Comparison of COVID-19 Preprint and Peer-Reviewed Versions of Studies on Therapies for Critically Ill Patients.

Autor: Morin C; Department of Pharmacy, Providence Alaska Medical Center, Anchorage, AK, USA., Padki A; Massachusetts College of Pharmacy and Health Sciences, Boston, MA, USA., Wong A; Department of Pharmacy, Beth Israel Deaconess Medical Center, Boston, MA, USA., Miano T; Department of Biostatistics, Epidemiology and Statistics, University of Pennsylvania, Philadelphia, PA, USA.; Department of Pharmacy, Hospital of the University of Pennsylvania, Philadelphia, PA, USA., Kane-Gill SL; Department of Pharmacy and Therapeutics, University of Pittsburgh, Pittsburgh, PA, USA.; Department of Pharmacy, UPMC Presbyterian, Pittsburgh, PA, USA., Cozzi G; Department of Pharmacy, Beth Israel Deaconess Medical Center, Boston, MA, USA., Deveau R; Department of Pharmacy, Beth Israel Deaconess Medical Center, Boston, MA, USA.
Jazyk: angličtina
Zdroj: Journal of intensive care medicine [J Intensive Care Med] 2023 Nov; Vol. 38 (11), pp. 1060-1067. Date of Electronic Publication: 2023 Jun 20.

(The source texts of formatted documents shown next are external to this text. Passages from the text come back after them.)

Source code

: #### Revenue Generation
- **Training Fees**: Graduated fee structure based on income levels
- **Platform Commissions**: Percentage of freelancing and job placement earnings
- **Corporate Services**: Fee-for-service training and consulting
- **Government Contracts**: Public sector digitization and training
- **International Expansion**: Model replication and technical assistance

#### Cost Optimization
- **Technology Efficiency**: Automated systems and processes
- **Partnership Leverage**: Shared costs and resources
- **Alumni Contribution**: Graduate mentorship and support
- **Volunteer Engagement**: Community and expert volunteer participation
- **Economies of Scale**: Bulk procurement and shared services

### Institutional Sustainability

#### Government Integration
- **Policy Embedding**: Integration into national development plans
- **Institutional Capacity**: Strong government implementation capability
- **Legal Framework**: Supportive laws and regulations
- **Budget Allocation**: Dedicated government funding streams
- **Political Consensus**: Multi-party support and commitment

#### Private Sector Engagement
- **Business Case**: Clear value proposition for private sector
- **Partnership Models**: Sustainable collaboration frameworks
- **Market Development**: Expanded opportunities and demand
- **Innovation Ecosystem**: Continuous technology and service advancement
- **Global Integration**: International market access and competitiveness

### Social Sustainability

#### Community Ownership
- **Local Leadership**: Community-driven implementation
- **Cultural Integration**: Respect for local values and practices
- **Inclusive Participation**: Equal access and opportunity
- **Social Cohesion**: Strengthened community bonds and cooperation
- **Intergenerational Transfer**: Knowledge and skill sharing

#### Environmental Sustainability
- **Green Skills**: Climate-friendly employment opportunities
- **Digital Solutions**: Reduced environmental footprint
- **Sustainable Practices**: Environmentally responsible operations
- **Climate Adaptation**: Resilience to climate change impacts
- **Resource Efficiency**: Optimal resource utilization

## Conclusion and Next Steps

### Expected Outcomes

DOI: 10.1177/08850666231182563
Abstrakt: Purpose: Significant increases in the volume of preprint articles due to the COVID-19 pandemic, we examined the reliability of preprint articles compared to their peer-reviewed publications.

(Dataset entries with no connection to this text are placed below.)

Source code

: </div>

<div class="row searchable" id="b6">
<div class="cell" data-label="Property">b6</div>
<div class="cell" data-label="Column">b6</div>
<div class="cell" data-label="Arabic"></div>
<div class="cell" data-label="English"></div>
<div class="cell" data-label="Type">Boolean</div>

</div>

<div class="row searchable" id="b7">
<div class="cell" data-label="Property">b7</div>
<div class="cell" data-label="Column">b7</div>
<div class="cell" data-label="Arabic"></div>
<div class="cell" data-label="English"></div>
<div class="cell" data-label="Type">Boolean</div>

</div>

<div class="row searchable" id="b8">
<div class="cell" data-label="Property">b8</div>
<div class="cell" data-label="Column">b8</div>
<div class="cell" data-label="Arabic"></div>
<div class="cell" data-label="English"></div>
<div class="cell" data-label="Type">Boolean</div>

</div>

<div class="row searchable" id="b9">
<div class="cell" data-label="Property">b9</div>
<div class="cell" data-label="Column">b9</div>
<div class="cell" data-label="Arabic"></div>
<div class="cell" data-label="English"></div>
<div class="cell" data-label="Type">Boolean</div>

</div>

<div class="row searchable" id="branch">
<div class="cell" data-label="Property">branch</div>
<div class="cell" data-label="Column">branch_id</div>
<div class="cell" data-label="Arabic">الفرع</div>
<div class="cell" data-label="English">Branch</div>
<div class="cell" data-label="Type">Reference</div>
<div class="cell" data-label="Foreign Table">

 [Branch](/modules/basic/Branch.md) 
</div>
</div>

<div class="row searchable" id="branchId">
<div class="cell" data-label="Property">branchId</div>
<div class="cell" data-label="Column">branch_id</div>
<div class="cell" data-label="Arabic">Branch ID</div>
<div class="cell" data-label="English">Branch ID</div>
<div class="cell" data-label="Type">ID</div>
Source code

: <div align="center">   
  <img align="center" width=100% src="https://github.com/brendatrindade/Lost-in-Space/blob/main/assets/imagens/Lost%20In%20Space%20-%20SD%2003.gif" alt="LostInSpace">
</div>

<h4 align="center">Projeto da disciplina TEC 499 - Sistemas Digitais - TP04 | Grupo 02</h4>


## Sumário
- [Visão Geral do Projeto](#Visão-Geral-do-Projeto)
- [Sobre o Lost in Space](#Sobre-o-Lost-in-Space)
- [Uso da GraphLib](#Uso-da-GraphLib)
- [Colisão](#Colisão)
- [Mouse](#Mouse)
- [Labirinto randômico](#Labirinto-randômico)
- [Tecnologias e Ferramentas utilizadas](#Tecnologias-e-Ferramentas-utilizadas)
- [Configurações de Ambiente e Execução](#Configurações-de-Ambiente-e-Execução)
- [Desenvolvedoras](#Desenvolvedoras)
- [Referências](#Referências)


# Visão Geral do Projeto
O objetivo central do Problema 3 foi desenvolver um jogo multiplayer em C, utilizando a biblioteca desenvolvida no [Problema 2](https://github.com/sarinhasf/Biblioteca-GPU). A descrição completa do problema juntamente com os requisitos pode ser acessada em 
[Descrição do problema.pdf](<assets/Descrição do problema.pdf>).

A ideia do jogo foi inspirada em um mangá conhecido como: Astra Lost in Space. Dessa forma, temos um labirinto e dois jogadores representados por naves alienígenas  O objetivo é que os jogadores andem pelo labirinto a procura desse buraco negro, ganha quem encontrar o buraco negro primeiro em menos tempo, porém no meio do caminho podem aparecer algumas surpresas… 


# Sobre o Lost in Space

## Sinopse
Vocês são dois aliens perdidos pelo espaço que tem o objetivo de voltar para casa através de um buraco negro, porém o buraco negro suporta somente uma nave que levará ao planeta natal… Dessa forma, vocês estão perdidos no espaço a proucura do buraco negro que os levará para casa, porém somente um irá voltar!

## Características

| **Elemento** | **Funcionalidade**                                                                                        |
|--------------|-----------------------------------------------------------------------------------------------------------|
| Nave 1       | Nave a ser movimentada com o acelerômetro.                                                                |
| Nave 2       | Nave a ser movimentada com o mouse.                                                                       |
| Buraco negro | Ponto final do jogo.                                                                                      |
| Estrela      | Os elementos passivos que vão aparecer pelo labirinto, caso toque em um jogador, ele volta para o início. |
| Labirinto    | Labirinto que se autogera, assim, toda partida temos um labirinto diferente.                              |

Materials and Methods: Preprint articles evaluating experimental studies of select treatment options (anticoagulation, dexamethasone, hydroxychloroquine, remdesivir, and tocilizumab) for COVID-19 in the critically ill, available in a peer-reviewed publication were screened for inclusion within Altmetric (n = 2040). A total of 40 articles met inclusion criteria, with 21 being randomly selected for evaluation. The primary outcome of this evaluation was a change in a study's reported primary outcome or statistical significance between preprint and peer-reviewed articles. Secondary outcomes included changes in primary/secondary outcome effect size and change in study conclusion.
Results: One article (4.8%, 95% CI 0.12%-23.8%) had a change in the primary outcome. Seven articles (33.3%, 95% CI 14.6%-57.0%) had a change in the primary outcome's effect measure. Five studies (23.8%, 95% CI 8.2%-47.2%) had changes in statistical significance of at least one secondary outcome. Four studies (19.0%, 95% CI 5.4%-41.9%) had a change in study conclusion.

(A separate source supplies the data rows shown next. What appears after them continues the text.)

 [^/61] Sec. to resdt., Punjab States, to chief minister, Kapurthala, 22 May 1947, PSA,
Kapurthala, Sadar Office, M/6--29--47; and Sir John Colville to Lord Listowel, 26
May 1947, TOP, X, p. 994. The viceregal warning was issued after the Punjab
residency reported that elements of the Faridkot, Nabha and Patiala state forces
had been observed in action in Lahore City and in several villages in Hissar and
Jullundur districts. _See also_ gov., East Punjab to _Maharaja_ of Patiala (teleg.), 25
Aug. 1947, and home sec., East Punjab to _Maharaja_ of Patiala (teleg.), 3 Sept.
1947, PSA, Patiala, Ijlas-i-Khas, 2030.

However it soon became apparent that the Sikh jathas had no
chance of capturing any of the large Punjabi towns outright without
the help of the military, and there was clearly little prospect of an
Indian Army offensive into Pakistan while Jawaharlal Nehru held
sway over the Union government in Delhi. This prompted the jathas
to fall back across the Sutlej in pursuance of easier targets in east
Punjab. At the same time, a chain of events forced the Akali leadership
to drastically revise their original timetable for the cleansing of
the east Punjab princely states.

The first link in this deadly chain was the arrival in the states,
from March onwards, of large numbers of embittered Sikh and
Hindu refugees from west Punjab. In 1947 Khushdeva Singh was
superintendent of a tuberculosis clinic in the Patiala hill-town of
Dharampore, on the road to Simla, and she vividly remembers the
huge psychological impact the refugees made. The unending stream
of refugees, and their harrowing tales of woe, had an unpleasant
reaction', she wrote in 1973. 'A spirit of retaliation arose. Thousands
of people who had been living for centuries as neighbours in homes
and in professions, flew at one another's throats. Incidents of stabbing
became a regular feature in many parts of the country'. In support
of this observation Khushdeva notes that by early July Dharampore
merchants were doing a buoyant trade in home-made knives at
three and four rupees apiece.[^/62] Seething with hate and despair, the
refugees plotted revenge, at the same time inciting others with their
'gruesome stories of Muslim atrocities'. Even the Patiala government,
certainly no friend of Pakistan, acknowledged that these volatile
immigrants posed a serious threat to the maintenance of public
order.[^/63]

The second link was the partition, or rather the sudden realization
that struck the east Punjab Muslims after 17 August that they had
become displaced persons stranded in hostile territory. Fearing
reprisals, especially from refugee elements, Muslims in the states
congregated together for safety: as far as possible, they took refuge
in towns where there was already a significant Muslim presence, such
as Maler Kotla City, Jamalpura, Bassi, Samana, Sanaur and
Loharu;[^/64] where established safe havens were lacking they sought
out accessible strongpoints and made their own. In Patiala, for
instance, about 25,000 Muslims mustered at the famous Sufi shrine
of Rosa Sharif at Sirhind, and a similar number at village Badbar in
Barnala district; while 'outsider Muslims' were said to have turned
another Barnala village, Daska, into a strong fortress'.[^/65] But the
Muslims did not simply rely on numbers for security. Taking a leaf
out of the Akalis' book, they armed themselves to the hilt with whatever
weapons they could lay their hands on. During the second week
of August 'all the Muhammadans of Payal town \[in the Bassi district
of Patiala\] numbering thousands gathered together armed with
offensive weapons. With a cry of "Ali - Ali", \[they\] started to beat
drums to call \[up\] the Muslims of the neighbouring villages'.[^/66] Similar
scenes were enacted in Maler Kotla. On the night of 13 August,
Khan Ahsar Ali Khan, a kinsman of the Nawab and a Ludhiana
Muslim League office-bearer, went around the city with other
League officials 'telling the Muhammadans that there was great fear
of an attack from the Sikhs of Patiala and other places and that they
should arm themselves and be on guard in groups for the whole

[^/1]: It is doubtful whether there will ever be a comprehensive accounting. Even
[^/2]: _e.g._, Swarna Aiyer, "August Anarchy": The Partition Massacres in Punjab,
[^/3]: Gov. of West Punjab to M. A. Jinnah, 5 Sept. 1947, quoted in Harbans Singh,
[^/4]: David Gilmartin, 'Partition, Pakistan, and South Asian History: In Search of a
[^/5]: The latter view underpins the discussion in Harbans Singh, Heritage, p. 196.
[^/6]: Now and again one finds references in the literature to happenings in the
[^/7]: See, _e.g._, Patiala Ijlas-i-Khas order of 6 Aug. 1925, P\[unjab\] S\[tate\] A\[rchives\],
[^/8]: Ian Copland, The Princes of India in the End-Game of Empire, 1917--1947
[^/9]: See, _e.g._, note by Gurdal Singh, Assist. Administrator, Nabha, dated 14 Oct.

Conclusions: In preprint articles of COVID-19 treatments, the provided primary outcome is generally reliable, while interpretation of secondary outcomes should be made with caution, while awaiting completion of the peer-review process.
Competing Interests: Declaration of Conflicting InterestsThe author(s) declared no potential conflicts of interest with respect to the research, authorship, and/or publication of this article.